Data shown:

• • • •

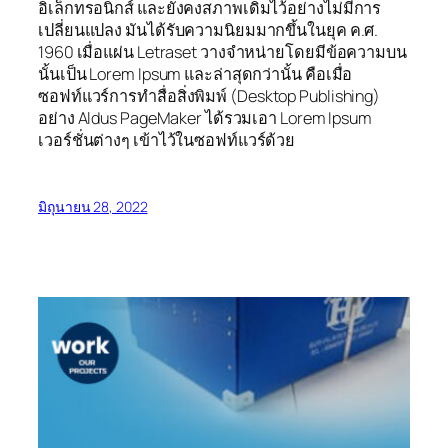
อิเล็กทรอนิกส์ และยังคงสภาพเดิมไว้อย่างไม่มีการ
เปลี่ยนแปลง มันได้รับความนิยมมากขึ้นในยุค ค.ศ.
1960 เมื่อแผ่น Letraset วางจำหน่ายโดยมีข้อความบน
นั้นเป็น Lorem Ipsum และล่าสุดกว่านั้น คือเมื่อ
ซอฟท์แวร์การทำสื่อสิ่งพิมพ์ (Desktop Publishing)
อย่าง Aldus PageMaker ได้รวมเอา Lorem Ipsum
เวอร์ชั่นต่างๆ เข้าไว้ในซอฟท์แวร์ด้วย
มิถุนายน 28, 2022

• • • •

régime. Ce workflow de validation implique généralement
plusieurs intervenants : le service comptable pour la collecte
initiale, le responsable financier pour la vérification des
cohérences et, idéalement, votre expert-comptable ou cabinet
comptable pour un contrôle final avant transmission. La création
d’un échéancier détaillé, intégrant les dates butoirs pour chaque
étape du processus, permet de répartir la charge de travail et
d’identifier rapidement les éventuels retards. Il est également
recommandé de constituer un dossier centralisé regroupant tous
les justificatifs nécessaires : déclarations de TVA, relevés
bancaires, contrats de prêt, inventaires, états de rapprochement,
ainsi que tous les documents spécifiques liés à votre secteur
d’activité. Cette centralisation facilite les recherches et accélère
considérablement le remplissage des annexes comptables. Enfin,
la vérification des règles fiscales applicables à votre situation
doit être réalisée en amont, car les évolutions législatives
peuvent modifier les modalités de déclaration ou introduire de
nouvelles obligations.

• • • •

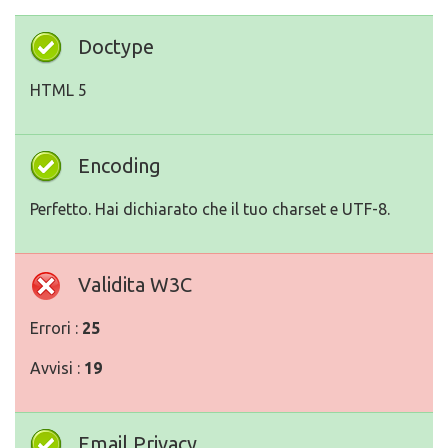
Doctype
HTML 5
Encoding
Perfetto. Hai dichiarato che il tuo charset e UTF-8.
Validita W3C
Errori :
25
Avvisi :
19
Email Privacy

• • • •

What you will do: Scan the material above for lines holding "Lorem" and copy each of them.

Expected output:
นั้นเป็น Lorem Ipsum และล่าสุดกว่านั้น คือเมื่อ
อย่าง Aldus PageMaker ได้รวมเอา Lorem Ipsum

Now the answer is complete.